332. Italian and German Robbers.—Among associated bands of robbers, the brigands of Italy are best known. The band led by Schinderhannes, mentioned above, existed at the end of the last and beginning of this century on both banks of the Upper Ehine; it was broken up by the execution of their leader and eighteen of his companions in November 1803. A very large band of robbers about the same date infested the neighbourhood of Aix-la-Chapelle, and were known as the band of Mersen, a small village near Eupen, which they made their headquarters. But they were universally spoken of by the nickname of the goat-riders, because the superstition of the time supposed them to ride on goats—devils in disguise—when engaged in some robbing expedition. Their secret chief was one Kirchhof, surgeon and steward of the monastery of Herzogenrode (?), who about the year 1804 was arrested, tried in the monastery, and died under torture. Of the band, about the same time, fourteen were hanged in Germany and Holland, eighteen died by the guillotine in France; the rest escaped and joined other bands, or were separately captured afterwards. Kirchhof bound his followers by a formal contract to keep their secret firmly, and rather to take it into the grave with them than reveal it from cowardice or treachery. Whoso did so was to be killed with all imaginable tortures. And this was no idle threat. Christopher Pfister, for instance, was, for such alleged betrayal, attacked by his comrade Hannickel, who smashed all his bones, cut off his nose and upper lip, and poured dung- water over him to increase his sufferings.

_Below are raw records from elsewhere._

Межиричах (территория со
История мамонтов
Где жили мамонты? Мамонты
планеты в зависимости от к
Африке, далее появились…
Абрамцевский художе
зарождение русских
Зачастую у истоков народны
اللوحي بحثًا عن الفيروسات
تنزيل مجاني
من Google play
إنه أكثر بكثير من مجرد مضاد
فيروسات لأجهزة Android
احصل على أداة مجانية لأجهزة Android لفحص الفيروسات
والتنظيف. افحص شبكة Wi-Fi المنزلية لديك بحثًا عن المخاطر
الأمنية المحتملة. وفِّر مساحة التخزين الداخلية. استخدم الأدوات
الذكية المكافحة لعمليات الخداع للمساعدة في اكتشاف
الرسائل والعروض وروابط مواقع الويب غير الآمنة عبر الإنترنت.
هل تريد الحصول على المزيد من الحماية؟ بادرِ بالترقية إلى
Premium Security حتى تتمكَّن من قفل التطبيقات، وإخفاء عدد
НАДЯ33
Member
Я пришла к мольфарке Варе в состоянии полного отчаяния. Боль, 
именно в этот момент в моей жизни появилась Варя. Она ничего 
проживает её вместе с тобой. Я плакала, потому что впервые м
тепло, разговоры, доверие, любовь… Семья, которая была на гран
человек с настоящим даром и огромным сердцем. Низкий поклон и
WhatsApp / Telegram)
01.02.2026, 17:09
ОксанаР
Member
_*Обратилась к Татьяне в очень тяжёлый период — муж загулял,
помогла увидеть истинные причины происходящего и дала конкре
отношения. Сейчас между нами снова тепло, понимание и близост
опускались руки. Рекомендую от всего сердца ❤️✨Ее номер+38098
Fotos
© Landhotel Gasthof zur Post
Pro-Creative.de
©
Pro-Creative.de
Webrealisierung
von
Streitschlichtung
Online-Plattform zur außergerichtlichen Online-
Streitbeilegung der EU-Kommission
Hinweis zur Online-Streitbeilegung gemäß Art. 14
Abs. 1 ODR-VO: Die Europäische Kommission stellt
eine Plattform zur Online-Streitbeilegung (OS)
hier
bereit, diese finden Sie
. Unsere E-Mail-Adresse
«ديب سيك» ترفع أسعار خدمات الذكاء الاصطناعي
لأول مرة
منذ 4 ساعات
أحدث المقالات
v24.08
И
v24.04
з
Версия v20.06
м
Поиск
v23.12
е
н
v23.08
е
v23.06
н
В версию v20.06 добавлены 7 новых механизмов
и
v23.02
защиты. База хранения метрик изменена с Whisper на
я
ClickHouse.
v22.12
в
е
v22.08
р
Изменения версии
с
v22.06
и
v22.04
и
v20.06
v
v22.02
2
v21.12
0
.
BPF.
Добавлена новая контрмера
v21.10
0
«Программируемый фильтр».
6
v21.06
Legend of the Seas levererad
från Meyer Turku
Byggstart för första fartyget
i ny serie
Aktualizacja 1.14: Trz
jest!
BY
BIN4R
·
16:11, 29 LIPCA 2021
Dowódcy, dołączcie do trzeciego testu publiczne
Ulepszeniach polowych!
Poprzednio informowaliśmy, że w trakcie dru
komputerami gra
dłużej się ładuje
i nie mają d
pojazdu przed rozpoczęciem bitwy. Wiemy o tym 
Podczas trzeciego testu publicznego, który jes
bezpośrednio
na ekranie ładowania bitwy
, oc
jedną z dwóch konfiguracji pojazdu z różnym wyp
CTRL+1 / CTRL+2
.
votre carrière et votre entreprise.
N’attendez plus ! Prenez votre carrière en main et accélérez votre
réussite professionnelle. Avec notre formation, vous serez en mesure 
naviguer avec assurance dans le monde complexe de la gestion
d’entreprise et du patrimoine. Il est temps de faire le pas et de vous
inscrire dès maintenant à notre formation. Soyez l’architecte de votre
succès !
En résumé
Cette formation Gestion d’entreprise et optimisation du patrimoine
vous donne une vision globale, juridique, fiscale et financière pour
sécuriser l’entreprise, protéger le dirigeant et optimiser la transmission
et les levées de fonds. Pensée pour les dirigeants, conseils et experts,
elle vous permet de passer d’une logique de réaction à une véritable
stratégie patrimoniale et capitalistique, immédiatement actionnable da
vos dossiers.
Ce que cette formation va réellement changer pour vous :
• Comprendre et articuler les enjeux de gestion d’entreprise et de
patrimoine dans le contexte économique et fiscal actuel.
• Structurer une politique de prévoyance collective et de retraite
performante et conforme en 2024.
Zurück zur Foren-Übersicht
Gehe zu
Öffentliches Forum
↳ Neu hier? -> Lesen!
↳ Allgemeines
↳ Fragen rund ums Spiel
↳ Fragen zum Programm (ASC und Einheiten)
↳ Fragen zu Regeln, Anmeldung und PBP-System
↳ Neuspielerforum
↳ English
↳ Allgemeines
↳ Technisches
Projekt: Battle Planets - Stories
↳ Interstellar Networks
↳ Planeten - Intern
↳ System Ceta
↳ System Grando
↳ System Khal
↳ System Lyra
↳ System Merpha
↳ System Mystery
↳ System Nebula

Many similar and even more cruel acts of vengeance might be mentioned. But what else could be expected from such outcasts of society, when educated judges vied with one another in inflicting the most hideous tortures on their prisoners. In 1719 a sacrilegious Jewish band of robbers were, as the criminal Judge Schulin reports, comfortably tortured by each man being tied down on a bench adjoining a stove kept red-hot, compelled to eat excessively salt fish, so as to suffer the greatest torments of thirst, and if he fell asleep, he was to be prodded with pointed iron rods. "This is a good way of getting at the truth", says the judge complacently.